Contribution limits by account type for 2025
Account Type | Account Definition | Contribution Limit Deferred from Your Pay | Contribution Limit Deferred from Your Pay for Those 50 and Over |
|---|---|---|---|
401(k) | Employer-sponsored retirement accounts, including pre-tax or Roth options, depending on the plan. | $23,500 combined in either 401(k) and/or Roth | Additional $7,500; for ages 60-63, additional $11,250 |
403(b) | Retirement account specifically for employees of public school systems, colleges and universities, non-profits and certain hospitals and religious institutions | $23,500 | Additional $7,500; for ages 60-63, additional $11,250 |
457(b) | Retirement account primarily for government employees | $23,500 | Additional $7,500; some plans may offer additional $11,250 for ages 60-63. Also, pre-retirement 457(b) catch-up, which is up to double the limit based on unused deferrals but participants must choose either the $11,250 or the pre-retirement |
529 Plans | College savings plan with tax-free growth and distributions for education | No limit, but cap at $19,000 to avoid filing a gift tax return ($38,000 for married couples). Some states allow a credit or deduction for state-sponsored plans | Not applicable |
Healthcare FSA | Employer-sponsored pre-tax flexible spending account for healthcare expenses – funds must be used during the plan year | $3,300 | Not available |
HSA | Tax-advantaged health savings account with pre-tax contributions and tax-free qualified medical withdrawals | $4,300 for individual; $8,550 for family | Additional $1,000 for those 55 and older |
Roth IRA | Personal brokerage account with after-tax contributions; tax-free qualified withdrawals | $7,000 total across IRAs | Additional $1,000 |
SEP IRA | Employer-funded retirement account | Employer may contribute up to 25% of comp, capped at $70,000 | Not available |
Simple IRA | Small-business plan with employee pre-tax contributions and mandatory employer match | $16,500 | Additional $3,500; for ages 60-63, additional $5,250 |
Traditional IRA | Personal brokerage account with contributions potentially tax-deductible; taxed on withdrawal | $7,000 total across IRAs | Additional $1,000 |
4. Make a prior-year contribution
Is there an account where you didn’t contribute the full allowable amount? You can make up the difference with a contribution made before this year’s tax filing deadline to count for the previous year with IRAs, SEP IRAs and Simple IRAs. Simply go into your account, make a deposit and select the tax year (i.e. Apply to 2025), which is generally in a dropdown menu or designated by checking a box on the page. Before you contribute, you’ll want to decide exactly how much you can contribute based on the yearly limits and what you have contributed so far.

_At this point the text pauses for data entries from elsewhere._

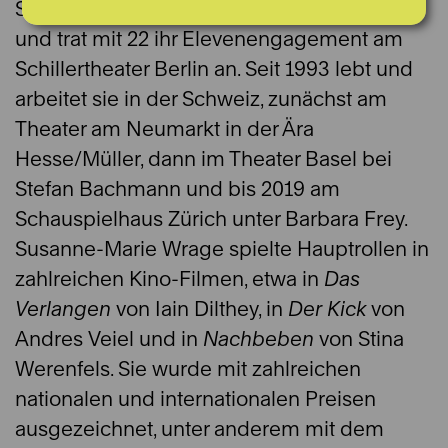
Schauspielstudium absolvierte sie in Berlin
und trat mit 22 ihr Elevenengagement am
Schillertheater Berlin an. Seit 1993 lebt und
arbeitet sie in der Schweiz, zunächst am
Theater am Neumarkt in der Ära
Hesse/Müller, dann im Theater Basel bei
Stefan Bachmann und bis 2019 am
Schauspielhaus Zürich unter Barbara Frey.
Susanne-Marie Wrage spielte Hauptrollen in
zahlreichen Kino-Filmen, etwa in
Das
Verlangen
von Iain Dilthey, in
Der Kick
von
Andres Veiel und in
Nachbeben
von Stina
Werenfels. Sie wurde mit zahlreichen
nationalen und internationalen Preisen
ausgezeichnet, unter anderem mit dem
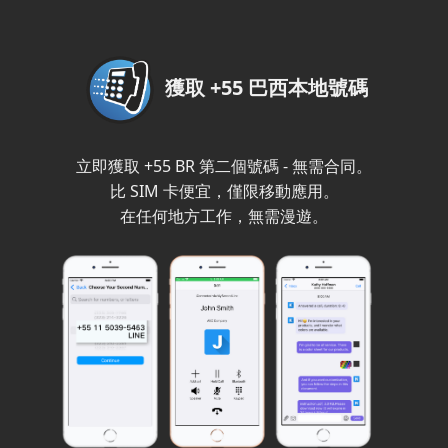
獲取 +55 巴西本地號碼
立即獲取 +55 BR 第二個號碼 - 無需合同。
比 SIM 卡便宜，僅限移動應用。
在任何地方工作，無需漫遊。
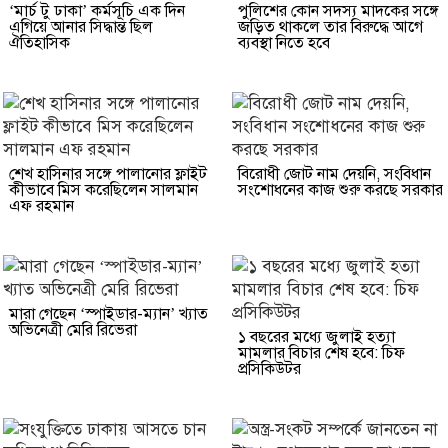
‘মার্চ টু ঢাকা’ কর্মসূচি এক দিন
পুলিশের কোন সদস্য মাদকের সঙ্গে
এগিয়ে আনার সিদ্ধান্ত ছিল
জড়িত থাকলে তার বিরুদ্ধে আগে
ঐতিহাসিক
ব্যবস্থা নিতে হবে
শেখ হাসিনার সঙ্গে পালানোর ফ্লাইট
বিরোধী জোট নাম দেয়নি, সংবিধান
কীভাবে মিস করেছিলেন সালমান
সংশোধনের কাজ শুরু করছে সরকার
এফ রহমান
মারা গেছেন ‘স্পাইডার-ম্যান’ খ্যাত
অভিনেত্রী মেরি রিভেরা
১ বছরের মধ্যে জুলাই হত্যা
মামলার বিচার শেষ হবে: চিফ
প্রসিকিউটর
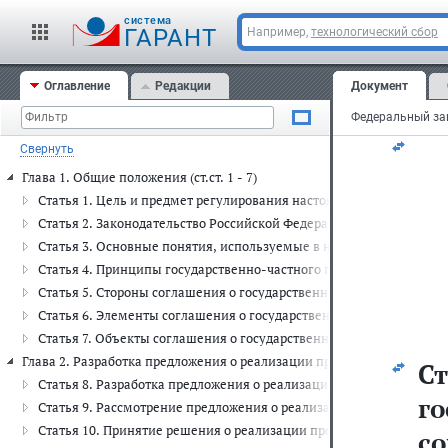
те
cистема
ГАРАНТ
Например,
технологический сбор
д
Оглавление
Редакции
Документ
до
Свернуть
Глава 1. Общие положения (ст.ст. 1 - 7)
Статья 1. Цель и предмет регулирования настоящего Федеральног
Статья 2. Законодательство Российской Федерации о государств
Статья 3. Основные понятия, используемые в настоящем Федера
Статья 4. Принципы государственно-частного партнерства, муни
Статья 5. Стороны соглашения о государственно-частном партне
Статья 6. Элементы соглашения о государственно-частном партн
Статья 7. Объекты соглашения о государственно-частном партне
Глава 2. Разработка предложения о реализации проекта государстве
С
Статья 8. Разработка предложения о реализации проекта государ
го
Статья 9. Рассмотрение предложения о реализации проекта госу
Статья 10. Принятие решения о реализации проекта государствен
с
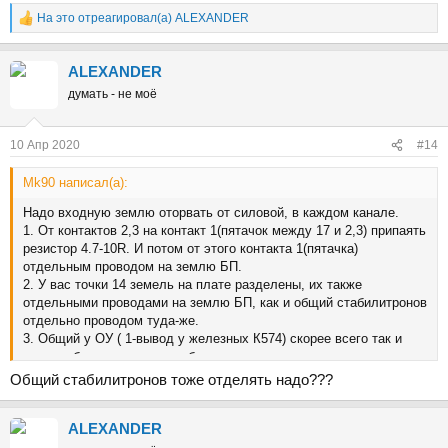
На это отреагировал(а)
ALEXANDER
Р
е
а
ALEXANDER
к
ц
думать - не моё
и
и
:
10 Апр 2020
#14
Mk90 написал(а):
Надо входную землю оторвать от силовой, в каждом канале.
1. От контактов 2,3 на контакт 1(пятачок между 17 и 2,3) припаять
резистор 4.7-10R. И потом от этого контакта 1(пятачка)
отдельным проводом на землю БП.
2. У вас точки 14 земель на плате разделены, их также
отдельными проводами на землю БП, как и общий стабилитронов
отдельно проводом туда-же.
3. Общий у ОУ ( 1-вывод у железных К574) скорее всего так и
должен быть на землю стабилитронов, но не уверен.
Да и землю для аккустики брать с земли БП.
Общий стабилитронов тоже отделять надо???
Если на транзистор-термодатчик установки тока покоя на база-
коллектор ещё не поставили 100нФ, сделайте это на всякий...
ALEXANDER
пока как-то так.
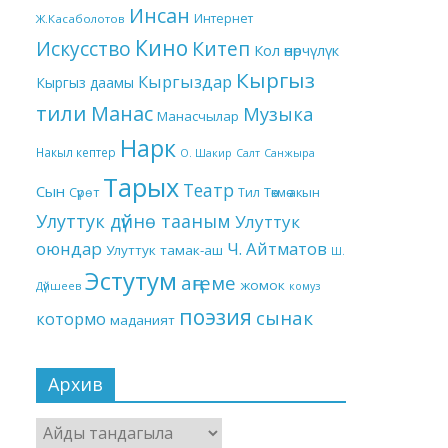
Инсан
Интернет
Ж.Касаболотов
Кино
Китеп
Искусство
Кол өнөрчүлүк
Кыргыз
Кыргыздар
Кыргыз даамы
тили
Манас
Музыка
Манасчылар
Нарк
Накыл кептер
О. Шакир
Салт
Санжыра
Тарых
Театр
Сын
Төкмө акын
Сүрөт
Тил
Улуттук дүйнө тааным
Улуттук
оюндар
Ч. Айтматов
Улуттук тамак-аш
Ш.
Эстутум
аңгеме
жомок
Дүйшеев
комуз
поэзия
сынак
котормо
маданият
Архив
Архив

“This is a great option for business owners especially,” says Garvey. “Those who may not have access to a retirement plan through work can really benefit. That would also include non-working spouses.” An additional contribution maximizes investment power for retirement and reduces taxable income, potentially bringing you into a lower tax rate. Just be mindful of income limitations.
5. Donate appreciated securities
According to Garvey, when it comes to charitable donations the real question to ask is whether to give cash or appreciated securities, which are investments that have gone up in value. “You can give a gift that also helps you to diversify and rebalance your portfolio while obtaining an income tax deduction,” says Garvey. “The markets are at all-time highs. You have certain sectors and stocks that have substantially risen in value. Therefore, I think it would be a very good idea to utilize appreciated securities for a charitable donation,” she continues.
You pay capital gains tax when you sell appreciated securities, but not if you donate appreciated securities to a charitable organization. This could mean a lower adjusted gross income for you and a tax-free gift for the charity.
Now you know some key strategies for simultaneously lowering your tax rate and setting yourself up with more money for retirement. Do what you can before the filing deadline this year and be better prepared with a smart approach for next year, too.